■ **Votre consigne A**:
Recopiez tous les enregistrements ci-dessous en remplaçant « voiture » par « moto » partout, sans rien changer d'autre. Ne reprenez pas les images.

■ ■ ■ ■ ■

Intervention de Amiral Christophe Prazuck

Réunion du mercredi 14 février 2018 à 9h00
Commission de la défense nationale et des forces armées

Amiral Christophe Prazuck, chef d'état-major de la marine :

Depuis plus de six mois, nous avons mené un travail de réflexion de fond : auditions parlementaires en juillet, revue stratégique en août et septembre, auditions parlementaires en octobre sur le projet de loi de finances, travaux de LPM de novembre à janvier. J'estime avoir eu l'occasion d'exprimer suffisamment mes analyses, ambitions et préoccupations.

La revue stratégique a identifié quatre défis importants pour la marine.

Il s'agit d'abord du réarmement naval, qui sous-tend les rhétoriques de puissance, notamment la prolifération de sous-marins et de systèmes de missiles.

Il s'agit ensuite du pouvoir égalisateur de la technologie. De nombreux groupes non étatiques possèdent aujourd'hui des armes qui étaient, il y a quinze ou vingt ans, réservées à des États. Les missiles dotés d'autodirecteurs appartenaient autrefois à l'arsenal des grandes puissances et sont aujourd'hui disponibles pour des groupes non étatiques.

Il s'agit encore du nomadisme des crises et du terrorisme militarisé.

Il s'agit enfin de l'affaiblissement de l'ordre international, qui nous touche plus particulièrement, nous autres marins, puisqu'il se traduit dans tous les espaces communs : espace cyber, espace exo-atmosphérique, espaces maritimes… Dans ces derniers, on observe une remise en cause du droit maritime international, notamment en mer de Chine méridionale. Pour la deuxième puissance maritime mondiale qu'est la France, il s'agit d'une question importante.

Comment la LPM répond-elle à ces défis, quelle est mon analyse ? Mon unique obsession, c'est la préparation au combat, dans le contexte stratégique durablement dégradé que je viens de vous décrire.

La ministre des Armées vous a décrit la semaine dernière les quatre grands thèmes de ce projet de loi : les ressources humaines, le renouvellement de nos capacités, l'autonomie stratégique nationale et européenne, l'innovation.

■ ■ ■ ■ ■

■ **Votre consigne B**:
Traduisez en anglais cette phrase de l'intervention de l'amiral : « La revue stratégique a identifié quatre défis importants pour la marine. »

■ ■ ■ ■ ■

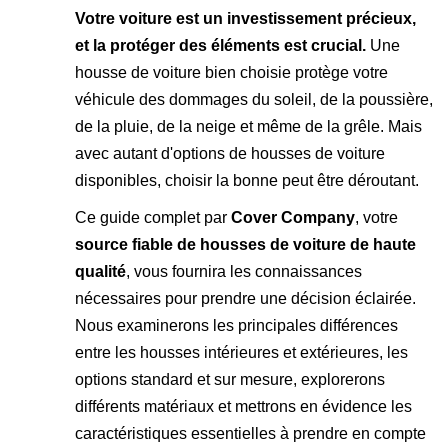
Votre voiture est un investissement précieux,
et la protéger des éléments est crucial.
Une
housse de voiture bien choisie protège votre
véhicule des dommages du soleil, de la poussière,
de la pluie, de la neige et même de la grêle. Mais
avec autant d'options de housses de voiture
disponibles, choisir la bonne peut être déroutant.
Ce guide complet par
Cover Company
, votre
source fiable de housses de voiture de haute
qualité
, vous fournira les connaissances
nécessaires pour prendre une décision éclairée.
Nous examinerons les principales différences
entre les housses intérieures et extérieures, les
options standard et sur mesure, explorerons
différents matériaux et mettrons en évidence les
caractéristiques essentielles à prendre en compte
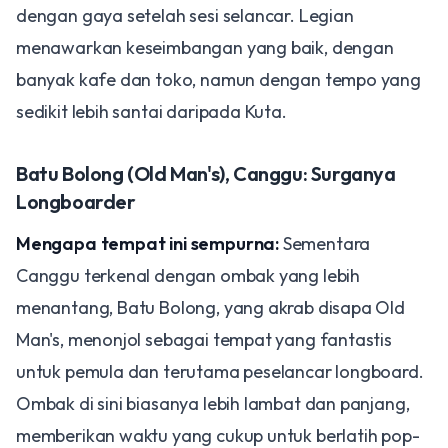
dengan gaya setelah sesi selancar. Legian
menawarkan keseimbangan yang baik, dengan
banyak kafe dan toko, namun dengan tempo yang
sedikit lebih santai daripada Kuta.
Batu Bolong (Old Man's), Canggu: Surganya
Longboarder
Mengapa tempat ini sempurna:
Sementara
Canggu terkenal dengan ombak yang lebih
menantang, Batu Bolong, yang akrab disapa Old
Man's, menonjol sebagai tempat yang fantastis
untuk pemula dan terutama peselancar longboard.
Ombak di sini biasanya lebih lambat dan panjang,
memberikan waktu yang cukup untuk berlatih pop-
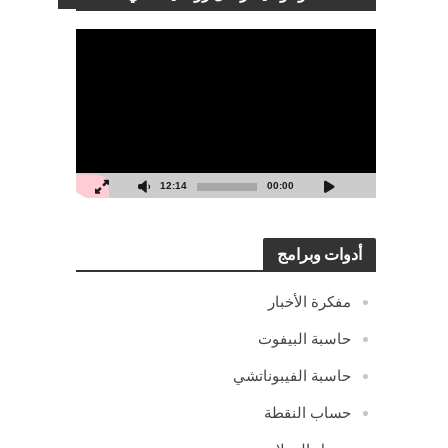
مشغل
الفيديو
12:14
00:00
أدوات وبرامج
مفكرة الأخبار
حاسبة البيفوت
حاسبة الفيبوناتشي
حساب النقطة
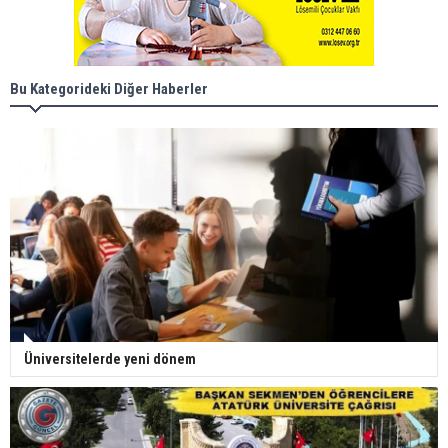
Bu Kategorideki Diğer Haberler
Üniversitelerde yeni dönem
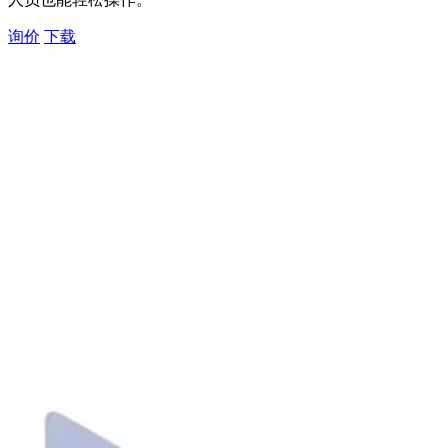
询价
下载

■ ■ ■ ■ ■

■ **Votre réponse A**:
Votre moto est un investissement précieux,
et la protéger des éléments est crucial.
Une
housse de moto bien choisie protège votre
véhicule des dommages du soleil, de la poussière,
de la pluie, de la neige et même de la grêle. Mais
avec autant d'options de housses de moto
disponibles, choisir la bonne peut être déroutant.
Ce guide complet par
Cover Company
, votre
source fiable de housses de moto de haute
qualité
, vous fournira les connaissances
nécessaires pour prendre une décision éclairée.
Nous examinerons les principales différences
entre les housses intérieures et extérieures, les
options standard et sur mesure, explorerons
différents matériaux et mettrons en évidence les
caractéristiques essentielles à prendre en compte
dengan gaya setelah sesi selancar. Legian
menawarkan keseimbangan yang baik, dengan
banyak kafe dan toko, namun dengan tempo yang
sedikit lebih santai daripada Kuta.
Batu Bolong (Old Man's), Canggu: Surganya
Longboarder
Mengapa tempat ini sempurna:
Sementara
Canggu terkenal dengan ombak yang lebih
menantang, Batu Bolong, yang akrab disapa Old
Man's, menonjol sebagai tempat yang fantastis
untuk pemula dan terutama peselancar longboard.
Ombak di sini biasanya lebih lambat dan panjang,
memberikan waktu yang cukup untuk berlatih pop-
مشغل
الفيديو
12:14
00:00
أدوات وبرامج
مفكرة الأخبار
حاسبة البيفوت
حاسبة الفيبوناتشي
حساب النقطة
Bu Kategorideki Diğer Haberler
Üniversitelerde yeni dönem
询价
下载

■ **Votre réponse B**:
The strategic review identified four major challenges for the navy.